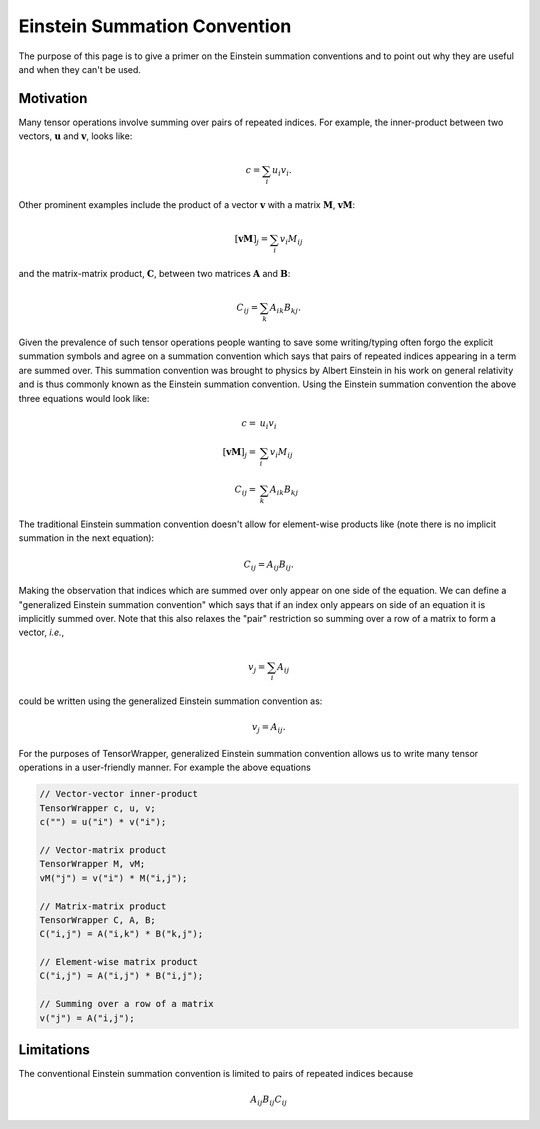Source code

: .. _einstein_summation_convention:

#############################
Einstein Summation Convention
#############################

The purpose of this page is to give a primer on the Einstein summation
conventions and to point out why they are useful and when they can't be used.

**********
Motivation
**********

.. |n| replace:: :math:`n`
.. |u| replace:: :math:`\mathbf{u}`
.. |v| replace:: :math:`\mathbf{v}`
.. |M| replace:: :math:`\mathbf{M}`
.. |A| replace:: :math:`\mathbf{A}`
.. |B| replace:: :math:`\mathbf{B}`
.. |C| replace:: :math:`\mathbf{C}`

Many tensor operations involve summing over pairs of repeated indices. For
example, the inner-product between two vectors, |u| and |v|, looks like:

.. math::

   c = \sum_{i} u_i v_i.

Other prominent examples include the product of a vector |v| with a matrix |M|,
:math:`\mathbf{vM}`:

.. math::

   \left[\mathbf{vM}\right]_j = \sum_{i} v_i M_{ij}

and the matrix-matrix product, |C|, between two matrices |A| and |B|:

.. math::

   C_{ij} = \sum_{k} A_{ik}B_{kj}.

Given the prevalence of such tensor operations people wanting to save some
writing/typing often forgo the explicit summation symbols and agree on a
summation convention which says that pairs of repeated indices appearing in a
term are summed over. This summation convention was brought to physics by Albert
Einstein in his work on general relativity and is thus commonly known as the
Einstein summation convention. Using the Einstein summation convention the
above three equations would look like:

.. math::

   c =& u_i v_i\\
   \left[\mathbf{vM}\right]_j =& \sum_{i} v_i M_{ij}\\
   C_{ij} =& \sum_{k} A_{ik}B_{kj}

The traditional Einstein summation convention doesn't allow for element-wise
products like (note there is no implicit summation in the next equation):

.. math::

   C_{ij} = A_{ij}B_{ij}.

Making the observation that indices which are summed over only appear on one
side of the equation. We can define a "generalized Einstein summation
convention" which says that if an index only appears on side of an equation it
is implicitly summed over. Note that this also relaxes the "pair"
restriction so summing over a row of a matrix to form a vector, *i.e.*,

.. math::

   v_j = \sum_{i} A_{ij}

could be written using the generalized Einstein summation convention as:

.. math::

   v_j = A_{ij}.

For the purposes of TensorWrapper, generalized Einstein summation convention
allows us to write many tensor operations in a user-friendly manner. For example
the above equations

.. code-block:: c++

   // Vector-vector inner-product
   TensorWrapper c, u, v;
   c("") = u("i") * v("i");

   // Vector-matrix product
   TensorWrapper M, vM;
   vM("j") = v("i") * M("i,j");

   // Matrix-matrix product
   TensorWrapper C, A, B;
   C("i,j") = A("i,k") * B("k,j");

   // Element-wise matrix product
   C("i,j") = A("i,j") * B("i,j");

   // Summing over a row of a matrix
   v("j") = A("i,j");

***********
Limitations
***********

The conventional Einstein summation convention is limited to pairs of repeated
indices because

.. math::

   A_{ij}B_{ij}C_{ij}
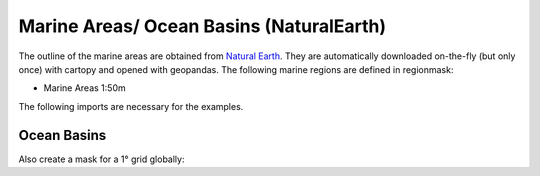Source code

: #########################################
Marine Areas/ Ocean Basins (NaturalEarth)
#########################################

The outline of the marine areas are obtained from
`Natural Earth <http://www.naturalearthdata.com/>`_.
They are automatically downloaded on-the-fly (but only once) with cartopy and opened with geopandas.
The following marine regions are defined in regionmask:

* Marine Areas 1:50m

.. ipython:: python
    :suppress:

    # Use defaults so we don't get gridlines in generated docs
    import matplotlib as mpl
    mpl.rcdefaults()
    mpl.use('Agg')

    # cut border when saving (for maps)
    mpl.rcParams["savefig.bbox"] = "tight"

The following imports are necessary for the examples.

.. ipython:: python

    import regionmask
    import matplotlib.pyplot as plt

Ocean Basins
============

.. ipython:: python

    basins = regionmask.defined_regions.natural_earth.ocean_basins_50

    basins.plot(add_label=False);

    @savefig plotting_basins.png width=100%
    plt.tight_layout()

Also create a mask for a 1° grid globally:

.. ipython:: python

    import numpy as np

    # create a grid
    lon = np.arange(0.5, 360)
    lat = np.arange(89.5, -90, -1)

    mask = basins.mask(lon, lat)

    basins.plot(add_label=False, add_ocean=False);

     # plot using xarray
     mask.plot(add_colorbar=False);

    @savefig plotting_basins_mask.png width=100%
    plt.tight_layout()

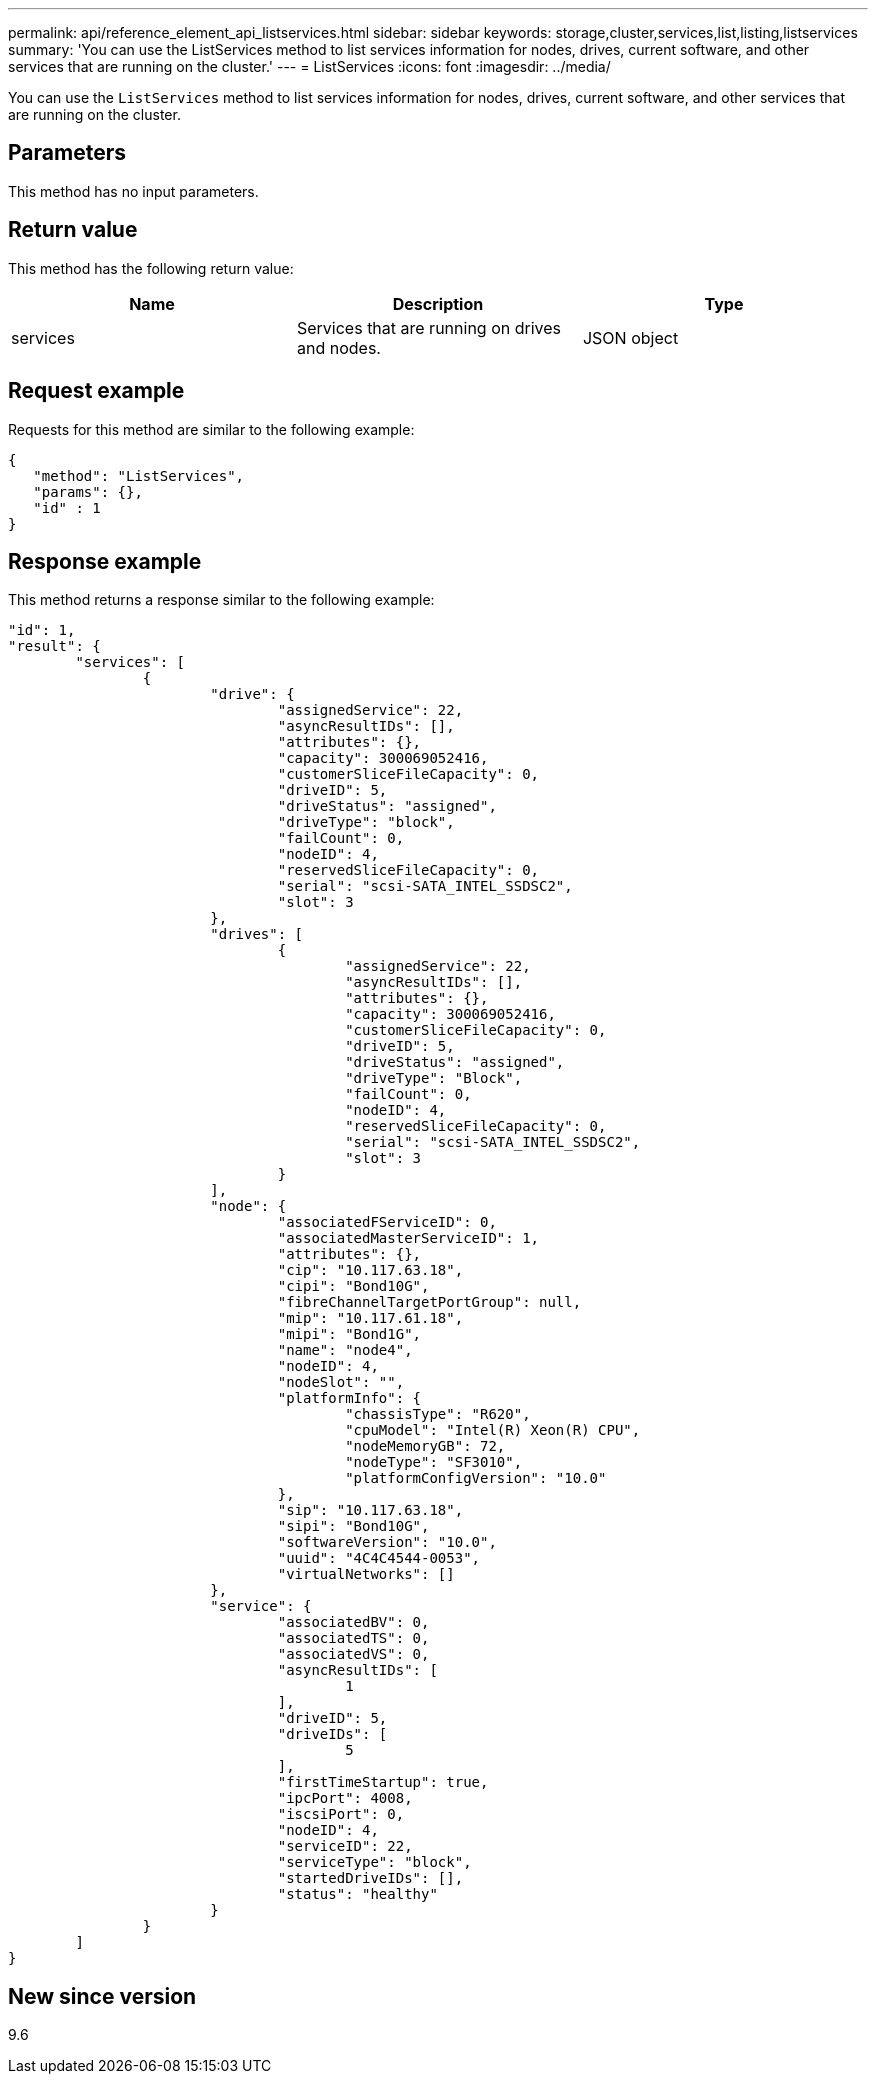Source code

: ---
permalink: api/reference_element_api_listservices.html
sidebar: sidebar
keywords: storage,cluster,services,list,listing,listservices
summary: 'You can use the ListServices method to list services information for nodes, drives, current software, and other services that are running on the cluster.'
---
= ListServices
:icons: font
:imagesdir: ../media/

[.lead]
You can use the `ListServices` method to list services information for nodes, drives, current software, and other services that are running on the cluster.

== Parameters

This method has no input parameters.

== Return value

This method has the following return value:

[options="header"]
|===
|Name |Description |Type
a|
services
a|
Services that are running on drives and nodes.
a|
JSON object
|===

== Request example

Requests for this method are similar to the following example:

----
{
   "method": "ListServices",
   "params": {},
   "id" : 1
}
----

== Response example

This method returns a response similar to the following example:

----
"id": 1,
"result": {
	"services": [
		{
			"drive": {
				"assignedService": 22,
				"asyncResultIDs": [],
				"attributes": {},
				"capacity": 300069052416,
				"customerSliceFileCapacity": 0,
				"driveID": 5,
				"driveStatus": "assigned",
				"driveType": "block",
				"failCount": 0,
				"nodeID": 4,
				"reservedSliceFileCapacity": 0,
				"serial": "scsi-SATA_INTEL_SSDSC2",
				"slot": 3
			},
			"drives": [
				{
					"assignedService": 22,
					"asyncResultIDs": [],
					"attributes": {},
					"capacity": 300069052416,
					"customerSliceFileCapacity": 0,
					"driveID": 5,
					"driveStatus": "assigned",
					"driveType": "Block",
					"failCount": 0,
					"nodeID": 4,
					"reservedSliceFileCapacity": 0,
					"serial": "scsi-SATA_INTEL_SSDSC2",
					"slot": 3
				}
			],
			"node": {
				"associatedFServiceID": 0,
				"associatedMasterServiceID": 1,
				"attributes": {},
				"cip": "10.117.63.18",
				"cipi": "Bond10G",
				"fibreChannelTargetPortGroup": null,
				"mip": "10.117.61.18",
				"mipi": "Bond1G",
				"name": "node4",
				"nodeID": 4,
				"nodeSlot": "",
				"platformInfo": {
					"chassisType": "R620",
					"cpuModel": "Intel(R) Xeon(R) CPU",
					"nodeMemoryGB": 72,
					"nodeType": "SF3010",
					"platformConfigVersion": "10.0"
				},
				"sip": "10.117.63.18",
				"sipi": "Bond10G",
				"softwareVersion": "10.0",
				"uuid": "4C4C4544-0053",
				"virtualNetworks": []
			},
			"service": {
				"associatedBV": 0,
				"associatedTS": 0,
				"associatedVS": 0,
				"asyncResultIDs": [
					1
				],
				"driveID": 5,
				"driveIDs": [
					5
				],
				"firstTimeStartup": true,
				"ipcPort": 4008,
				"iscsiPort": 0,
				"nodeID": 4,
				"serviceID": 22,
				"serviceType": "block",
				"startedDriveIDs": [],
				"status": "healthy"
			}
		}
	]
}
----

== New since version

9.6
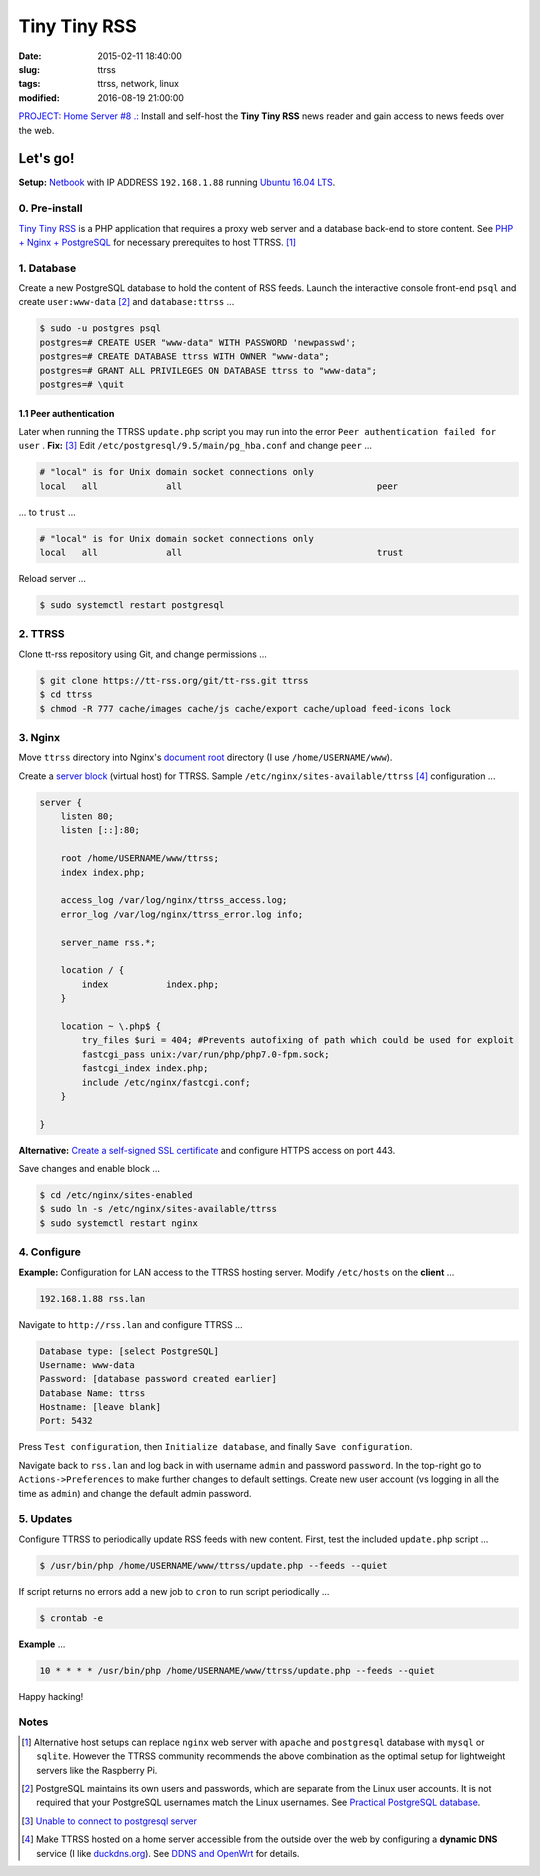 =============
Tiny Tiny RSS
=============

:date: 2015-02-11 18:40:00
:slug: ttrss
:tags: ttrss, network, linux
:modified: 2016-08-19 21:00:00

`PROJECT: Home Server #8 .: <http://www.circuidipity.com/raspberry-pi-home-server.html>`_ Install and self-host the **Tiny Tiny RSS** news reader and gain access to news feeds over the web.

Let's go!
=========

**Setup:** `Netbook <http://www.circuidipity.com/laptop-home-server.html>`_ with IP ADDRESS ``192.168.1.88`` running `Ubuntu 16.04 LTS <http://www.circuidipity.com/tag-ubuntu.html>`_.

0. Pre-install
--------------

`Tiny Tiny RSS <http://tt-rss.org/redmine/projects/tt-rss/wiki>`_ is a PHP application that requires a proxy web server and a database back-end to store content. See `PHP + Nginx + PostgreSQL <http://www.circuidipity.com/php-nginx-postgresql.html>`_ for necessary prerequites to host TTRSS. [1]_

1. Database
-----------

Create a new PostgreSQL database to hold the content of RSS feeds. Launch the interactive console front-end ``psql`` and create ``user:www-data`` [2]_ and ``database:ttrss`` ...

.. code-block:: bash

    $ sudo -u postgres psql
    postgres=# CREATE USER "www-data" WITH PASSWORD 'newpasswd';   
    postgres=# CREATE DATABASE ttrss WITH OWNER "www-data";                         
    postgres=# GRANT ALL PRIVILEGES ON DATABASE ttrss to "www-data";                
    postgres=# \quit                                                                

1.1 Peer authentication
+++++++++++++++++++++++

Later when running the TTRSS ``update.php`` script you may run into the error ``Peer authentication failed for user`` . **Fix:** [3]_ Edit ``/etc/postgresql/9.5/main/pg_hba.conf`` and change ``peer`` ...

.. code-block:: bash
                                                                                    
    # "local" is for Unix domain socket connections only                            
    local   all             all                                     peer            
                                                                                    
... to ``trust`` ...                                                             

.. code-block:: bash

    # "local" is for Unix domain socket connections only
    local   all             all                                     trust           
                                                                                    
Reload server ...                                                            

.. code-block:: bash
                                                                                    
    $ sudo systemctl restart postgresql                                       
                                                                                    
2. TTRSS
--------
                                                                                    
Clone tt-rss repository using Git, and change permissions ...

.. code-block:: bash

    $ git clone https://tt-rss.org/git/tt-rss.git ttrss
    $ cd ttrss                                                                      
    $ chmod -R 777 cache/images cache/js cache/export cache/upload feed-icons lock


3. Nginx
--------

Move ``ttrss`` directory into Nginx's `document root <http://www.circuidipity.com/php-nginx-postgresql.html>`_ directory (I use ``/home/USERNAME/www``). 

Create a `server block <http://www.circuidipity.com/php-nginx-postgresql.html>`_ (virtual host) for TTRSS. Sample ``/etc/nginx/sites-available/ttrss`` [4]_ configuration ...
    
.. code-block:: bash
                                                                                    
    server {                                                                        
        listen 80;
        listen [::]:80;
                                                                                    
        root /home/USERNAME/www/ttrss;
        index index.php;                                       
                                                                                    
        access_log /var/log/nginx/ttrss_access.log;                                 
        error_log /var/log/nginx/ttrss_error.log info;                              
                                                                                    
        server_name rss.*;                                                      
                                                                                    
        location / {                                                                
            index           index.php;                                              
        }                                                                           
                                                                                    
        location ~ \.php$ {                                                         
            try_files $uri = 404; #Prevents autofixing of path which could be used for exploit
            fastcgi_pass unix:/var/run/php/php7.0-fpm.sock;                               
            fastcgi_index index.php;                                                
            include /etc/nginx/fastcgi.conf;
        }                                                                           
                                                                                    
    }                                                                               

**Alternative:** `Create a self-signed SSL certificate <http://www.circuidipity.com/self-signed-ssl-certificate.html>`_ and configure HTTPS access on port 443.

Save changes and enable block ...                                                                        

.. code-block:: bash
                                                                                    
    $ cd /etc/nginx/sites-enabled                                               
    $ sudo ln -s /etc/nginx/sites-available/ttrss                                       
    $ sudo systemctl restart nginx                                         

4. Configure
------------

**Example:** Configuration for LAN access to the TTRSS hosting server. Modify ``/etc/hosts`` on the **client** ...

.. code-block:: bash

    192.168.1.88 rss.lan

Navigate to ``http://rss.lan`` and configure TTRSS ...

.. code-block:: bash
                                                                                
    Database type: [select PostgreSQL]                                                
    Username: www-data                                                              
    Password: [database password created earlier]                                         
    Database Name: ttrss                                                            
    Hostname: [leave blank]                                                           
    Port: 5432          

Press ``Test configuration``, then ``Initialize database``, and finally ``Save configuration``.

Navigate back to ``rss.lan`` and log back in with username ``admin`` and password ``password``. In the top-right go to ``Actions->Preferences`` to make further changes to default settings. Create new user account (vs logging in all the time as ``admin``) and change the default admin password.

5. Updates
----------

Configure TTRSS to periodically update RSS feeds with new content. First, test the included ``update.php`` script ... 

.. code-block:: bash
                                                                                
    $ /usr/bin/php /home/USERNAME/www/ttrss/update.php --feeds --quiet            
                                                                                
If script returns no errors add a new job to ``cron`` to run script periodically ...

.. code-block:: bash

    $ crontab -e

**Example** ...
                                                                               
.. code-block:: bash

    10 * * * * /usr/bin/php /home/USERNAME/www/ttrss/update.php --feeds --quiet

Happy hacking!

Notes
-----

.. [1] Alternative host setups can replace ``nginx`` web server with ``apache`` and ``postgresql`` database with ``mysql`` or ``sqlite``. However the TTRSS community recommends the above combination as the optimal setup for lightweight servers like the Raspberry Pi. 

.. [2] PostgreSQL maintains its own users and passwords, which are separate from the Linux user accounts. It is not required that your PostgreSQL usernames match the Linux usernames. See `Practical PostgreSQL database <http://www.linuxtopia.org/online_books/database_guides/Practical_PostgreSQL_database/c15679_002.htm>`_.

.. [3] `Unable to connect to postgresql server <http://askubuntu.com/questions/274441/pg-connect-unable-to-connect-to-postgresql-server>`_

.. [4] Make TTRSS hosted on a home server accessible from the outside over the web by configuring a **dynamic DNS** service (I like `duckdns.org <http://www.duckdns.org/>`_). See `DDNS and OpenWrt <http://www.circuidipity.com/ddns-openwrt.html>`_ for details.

=-=-=-=-=

__WORK REQUIRED__: Reproduce the lines above beginning at the line that contains "restriction so summing" and ending at the line that contains "The following marine". No pictures.

__SOLUTION TO THIS TASK__:
restriction so summing over a row of a matrix to form a vector, *i.e.*,

.. math::

   v_j = \sum_{i} A_{ij}

could be written using the generalized Einstein summation convention as:

.. math::

   v_j = A_{ij}.

For the purposes of TensorWrapper, generalized Einstein summation convention
allows us to write many tensor operations in a user-friendly manner. For example
the above equations

.. code-block:: c++

   // Vector-vector inner-product
   TensorWrapper c, u, v;
   c("") = u("i") * v("i");

   // Vector-matrix product
   TensorWrapper M, vM;
   vM("j") = v("i") * M("i,j");

   // Matrix-matrix product
   TensorWrapper C, A, B;
   C("i,j") = A("i,k") * B("k,j");

   // Element-wise matrix product
   C("i,j") = A("i,j") * B("i,j");

   // Summing over a row of a matrix
   v("j") = A("i,j");

***********
Limitations
***********

The conventional Einstein summation convention is limited to pairs of repeated
indices because

.. math::

   A_{ij}B_{ij}C_{ij}
Source code

: #########################################
Marine Areas/ Ocean Basins (NaturalEarth)
#########################################

The outline of the marine areas are obtained from
`Natural Earth <http://www.naturalearthdata.com/>`_.
They are automatically downloaded on-the-fly (but only once) with cartopy and opened with geopandas.
The following marine regions are defined in regionmask:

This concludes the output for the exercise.